Affleck stars as Christian Wolff, an autistic boy borne to a military father who decided his son's disease was a weakness that could be beaten. In flashbacks that vacillate wildly in tone from cruel to inspiring, a young Wolff is forced to push his body to its limit and learn to take advantage of his autism…I guess. Director Gavin O'Connor and writer Bill Dubuque aren't really clear how being autistic helps him learn to fight, shoot, or do any of the action-y stuff that is needed to fight bad guys.
But it certainly helps him account, which gets us into the story at large. Wolff runs a shell office in a strip mall where he helps locals get out of financial jams, covering for his real paydays as an accountant to mob leaders and dictators. When the heat from those jobs gets too hot (an agent from the Treasury Department, played by J.K. Simmons, is on his tail) Wolff and his robot-voiced assistant take what seems like a straightforward audit for a robotics firm. Only, of course, the intrigue at said firm (run by John Lithgow and Jean Smart) turns out to be deadlier than anyone imagined.
Along the way, Wolff picks up Anna Kendrick's fellow accountant-slash-damsel in distress for safekeeping and learns to (sort of) connect with another human being. They dip their toe into the romance pool but let the 13 real-life years between them (and, you know, the difficulty relating to people) serve as an uncrossable chasm. Oh yeah, and top all that off with a mysterious hitman who has larger ties to Wolff, plus a family tragedy that occurred when Wolff didn't keep his distance from those he cared about.
That's a lot of plot. And it's parceled out by O'Connor and Dubuque in an absurd fashion, with ill-defined flashbacks that come out of nowhere and massive chunks of exposition delivered at pivotal moments. Motivations that we aren't prompted to ponder are explained in tedious fashion, as if each moment of the reveal brings us closer to the edge of our seats, and a character with roughly 120 seconds of screen time turns out to be the fulcrum of everything, our only hint being his otherwise-ample resume and a line or two of dialogue.

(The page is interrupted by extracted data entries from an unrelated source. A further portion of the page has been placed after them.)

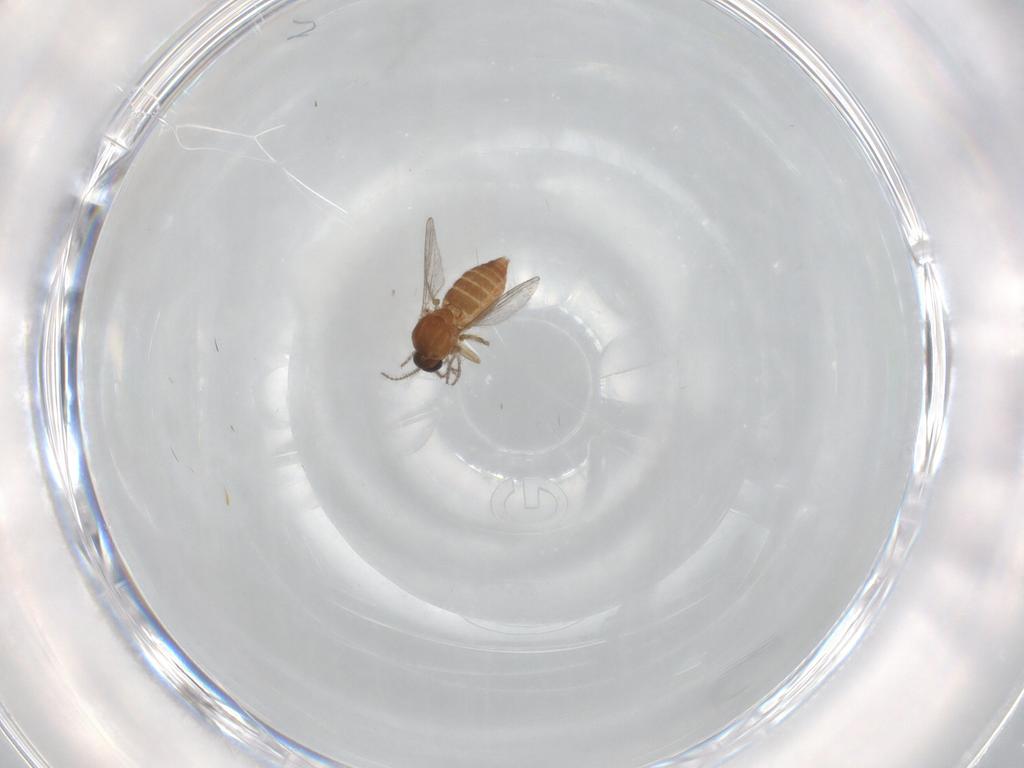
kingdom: Animalia
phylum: Arthropoda
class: Insecta
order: Diptera
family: Ceratopogonidae
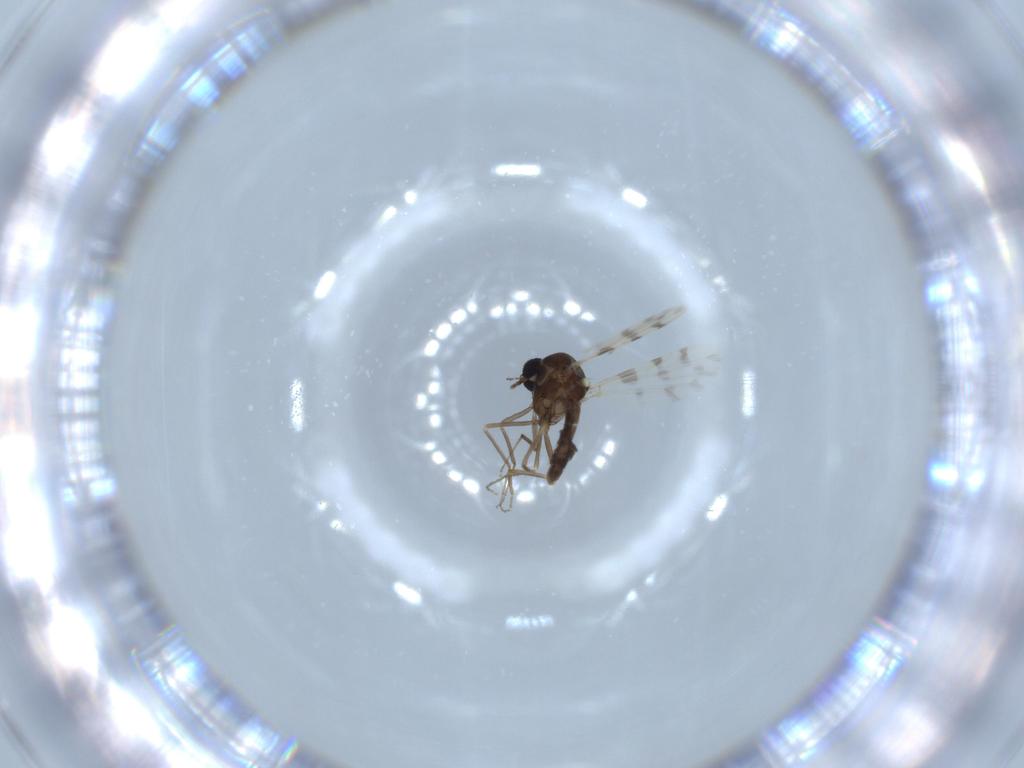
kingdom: Animalia
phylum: Arthropoda
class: Insecta
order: Diptera
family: Ceratopogonidae
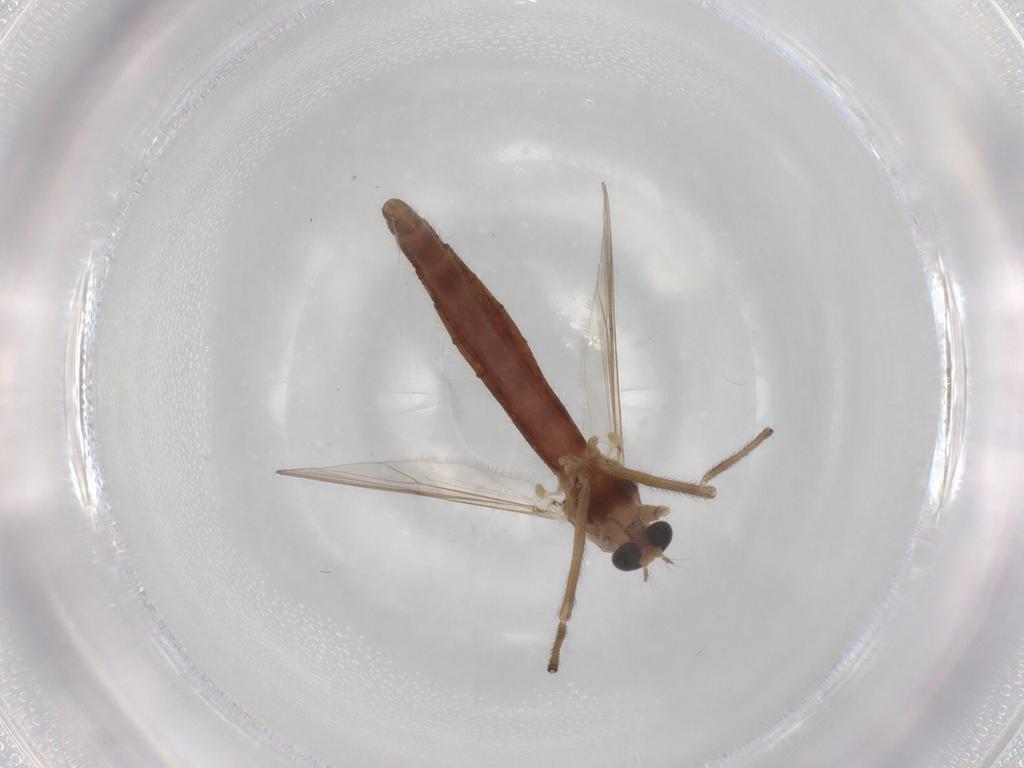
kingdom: Animalia
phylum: Arthropoda
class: Insecta
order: Diptera
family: Chironomidae
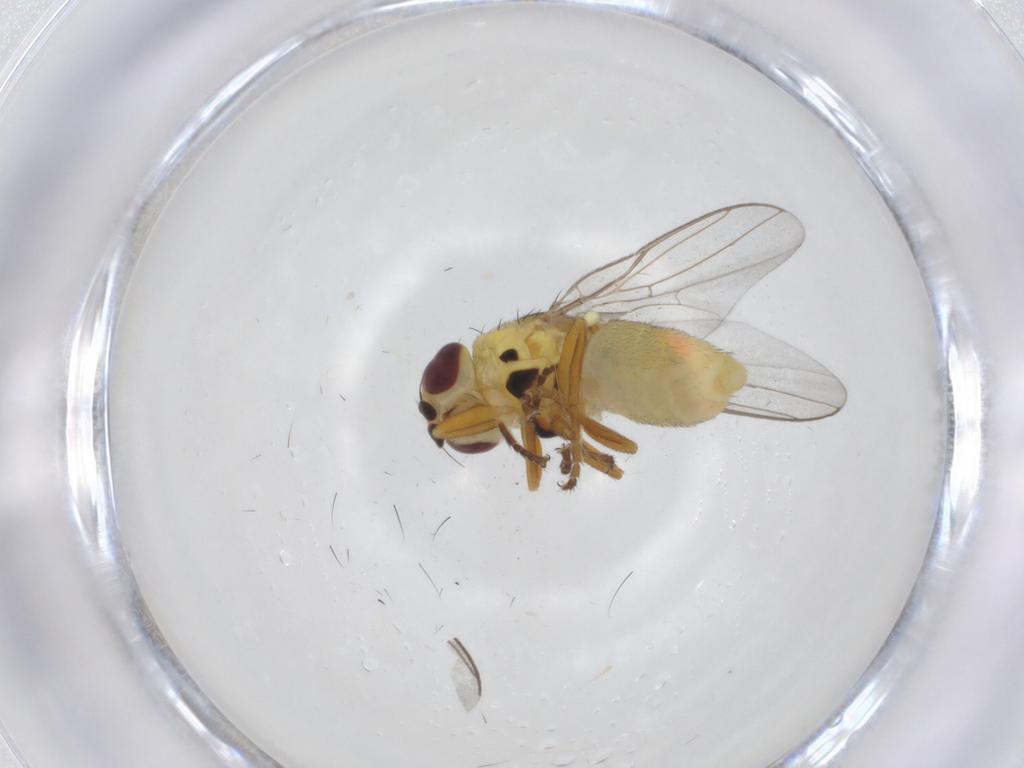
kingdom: Animalia
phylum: Arthropoda
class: Insecta
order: Diptera
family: Chloropidae
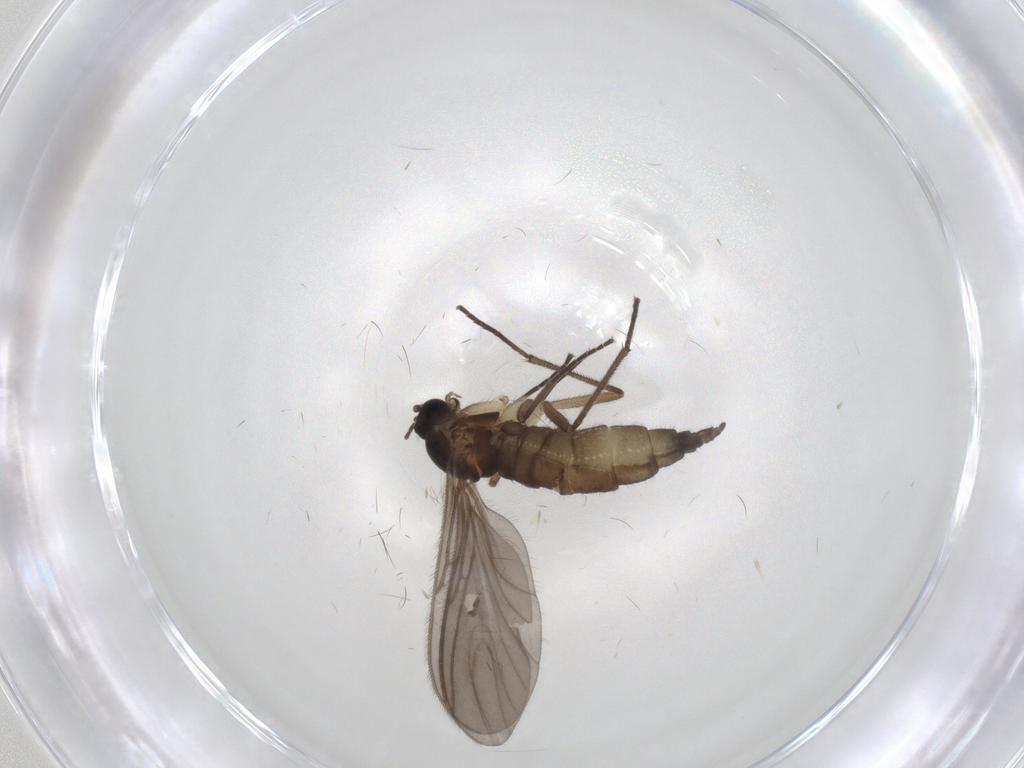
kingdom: Animalia
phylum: Arthropoda
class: Insecta
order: Diptera
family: Sciaridae
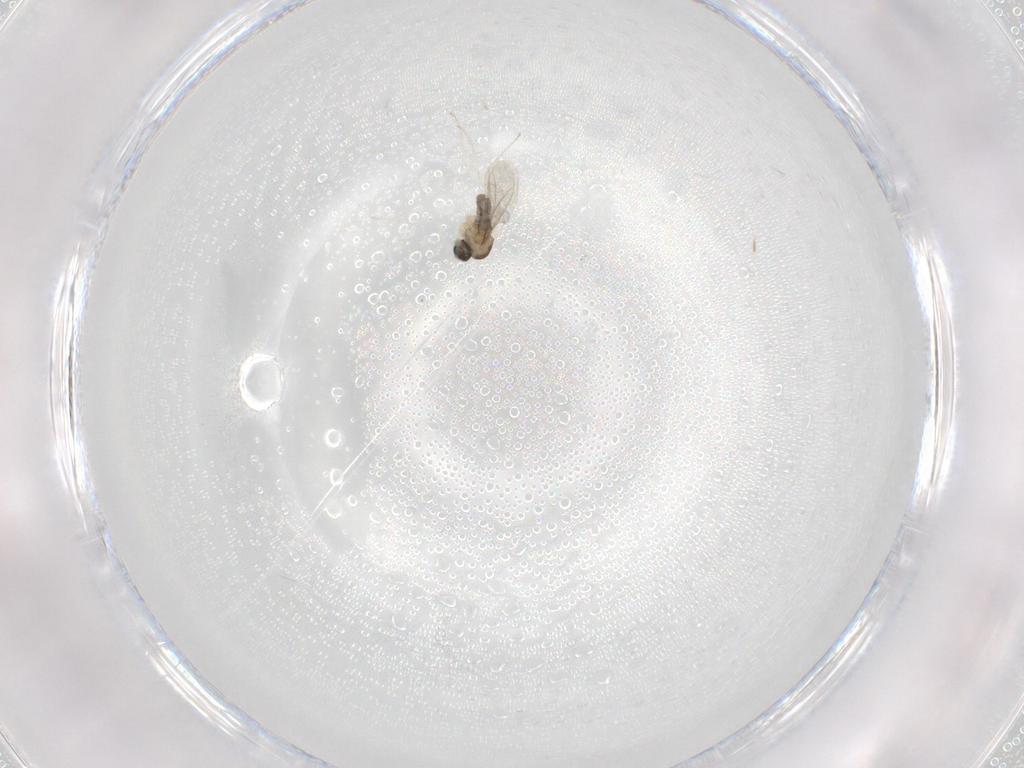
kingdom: Animalia
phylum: Arthropoda
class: Insecta
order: Diptera
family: Cecidomyiidae
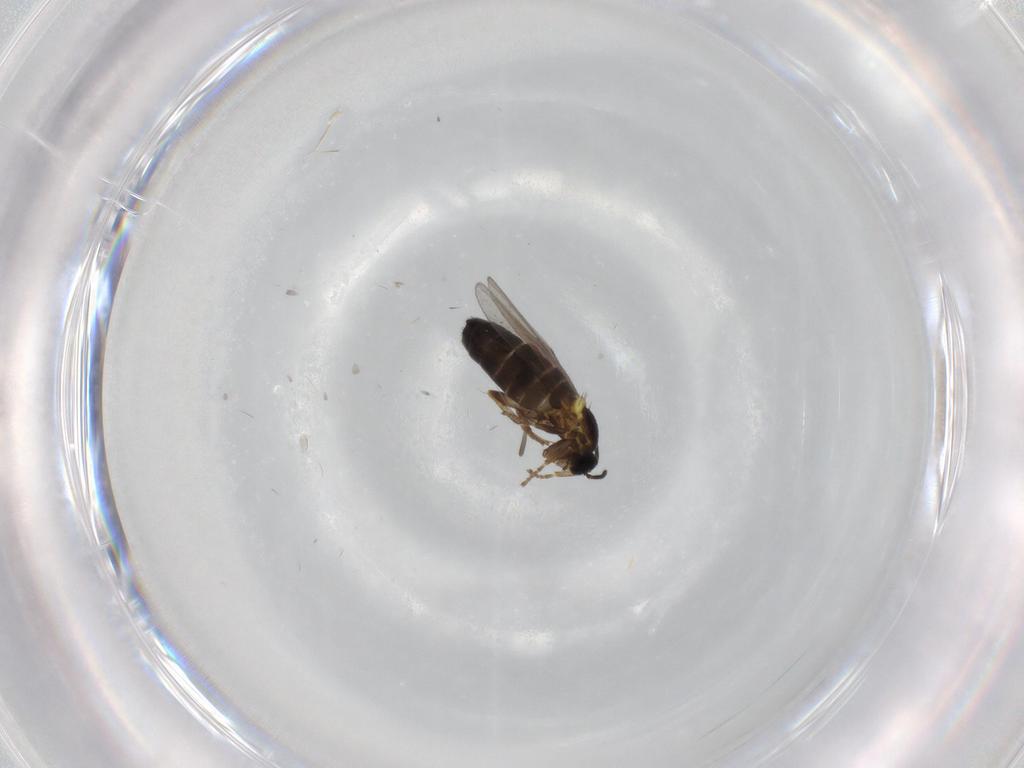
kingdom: Animalia
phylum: Arthropoda
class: Insecta
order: Diptera
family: Scatopsidae
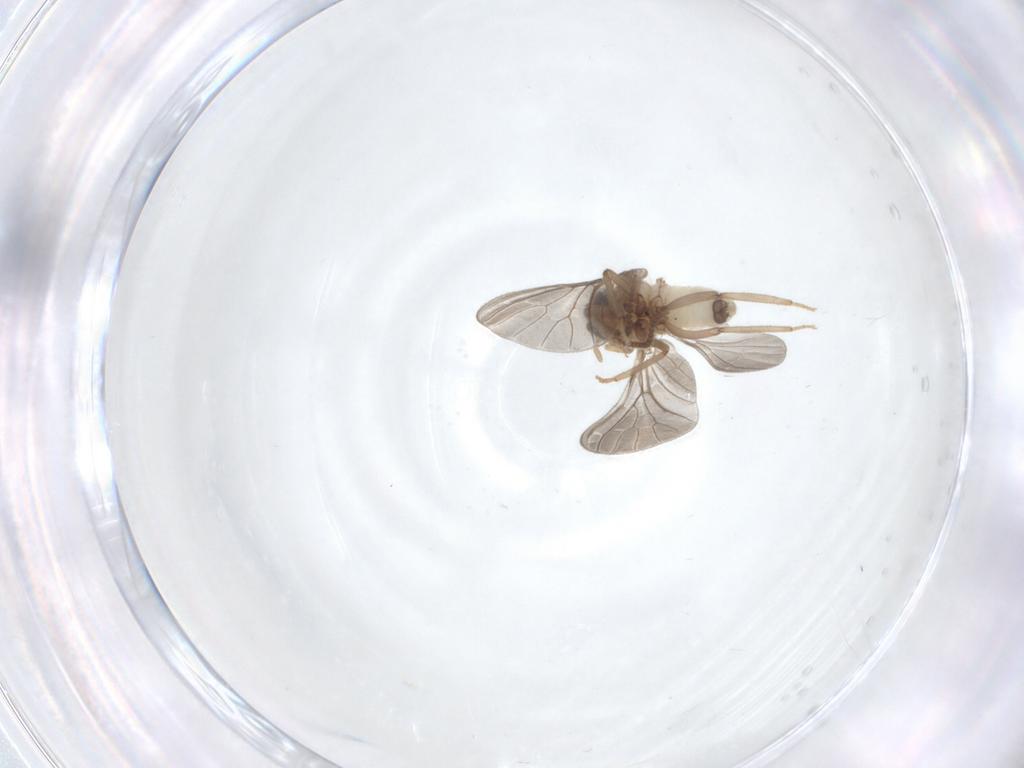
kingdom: Animalia
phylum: Arthropoda
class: Insecta
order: Neuroptera
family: Coniopterygidae
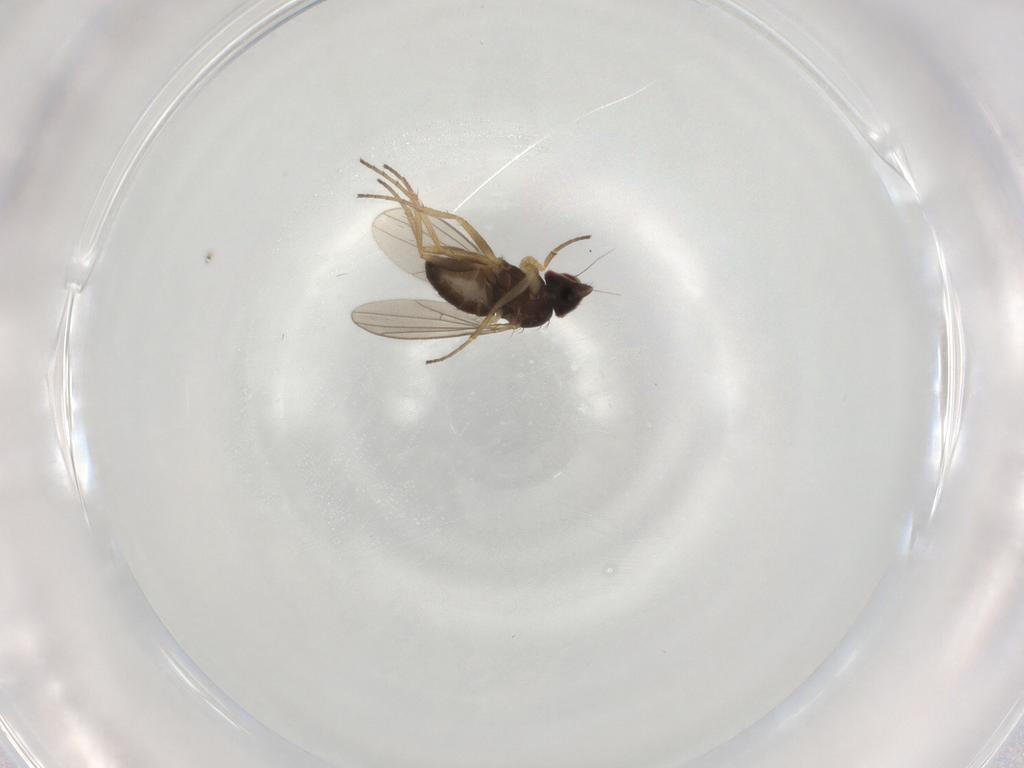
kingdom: Animalia
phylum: Arthropoda
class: Insecta
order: Diptera
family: Dolichopodidae
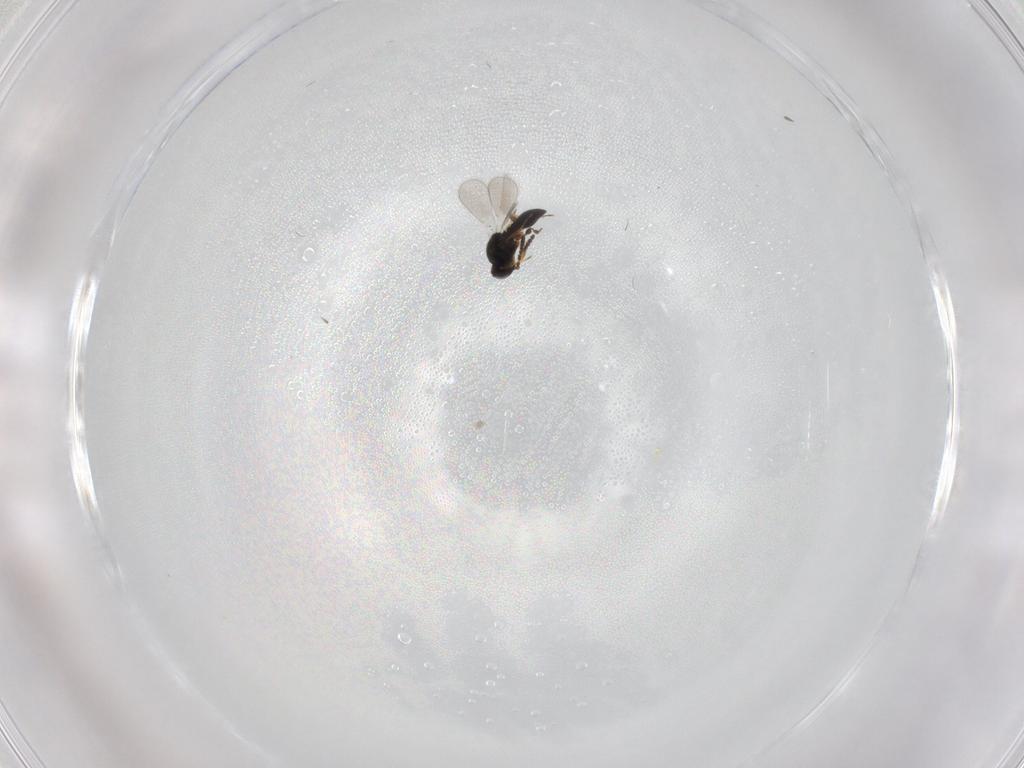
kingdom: Animalia
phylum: Arthropoda
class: Insecta
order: Hymenoptera
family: Platygastridae
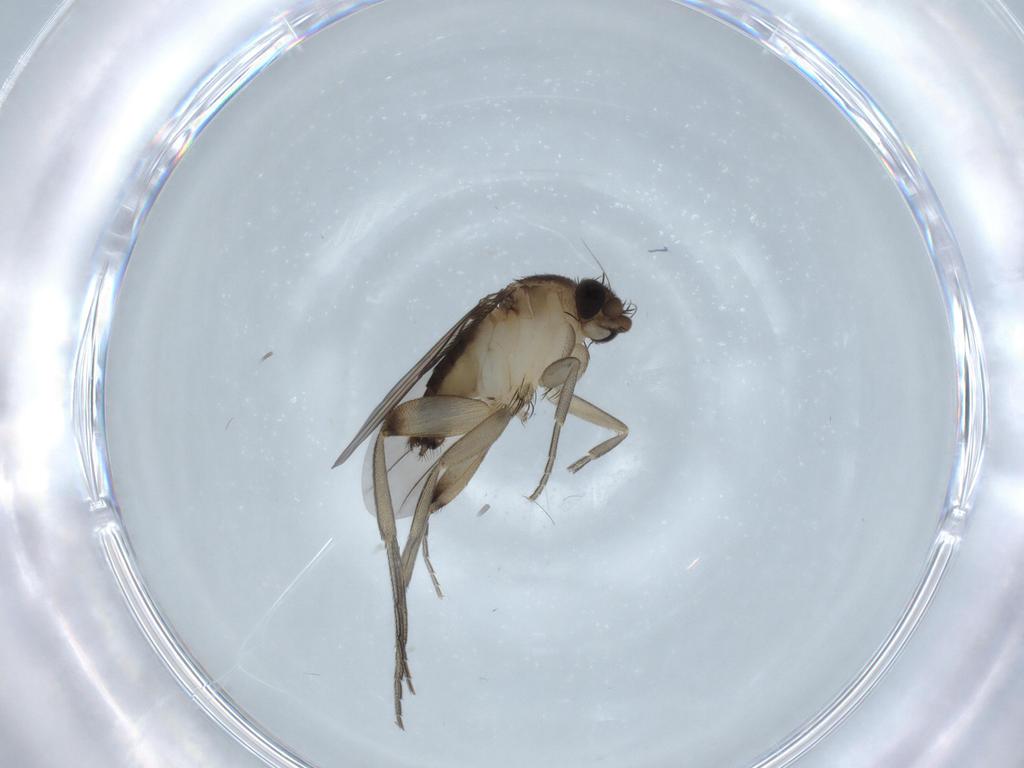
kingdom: Animalia
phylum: Arthropoda
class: Insecta
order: Diptera
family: Phoridae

Most importantly, who is Christian Wolff? And why are we rooting for him? I've never felt more like the filmmakers' answer is "Because he's the main character." You'd think his side employment under rich, evil men would end up being a scheme to toy with their finances and disrupt their criminal enterprises, but it seems like he just likes the work and the cash. And he operates almost entirely out of self-interest and self-preservation, living under a largely arbitrary code that he adopted during the aforementioned harsh training sessions set up by his father.
He crushes hard on Kendrick's character and he ends up on the side of 'good' when we tally up the scores at the end, but more out of circumstance and response than a conscious moral decision. Is this a commentary on his autism lessening the distinction between right and wrong? Or just poor storytelling? From a certain angle, The Accountant appears to have evolved beyond storytelling tropes; from many others, it just stinks.
Affleck himself does a great job at working Wolff's tics into the character, and never dips into the self-parody that could fuel this kind of role. And his supporting cast is a cavalcade of stars, though most of them give standard performances and drift off into the ether (or get a bullet in their heads). But it's hard to throw any praise The Accountant's way when it fumbles at nearly every turn. O'Connor seems to be building an action franchise opener, a dark comedy, and a mental health drama at the same time; there's a reason those three ingredients aren't usually mixed.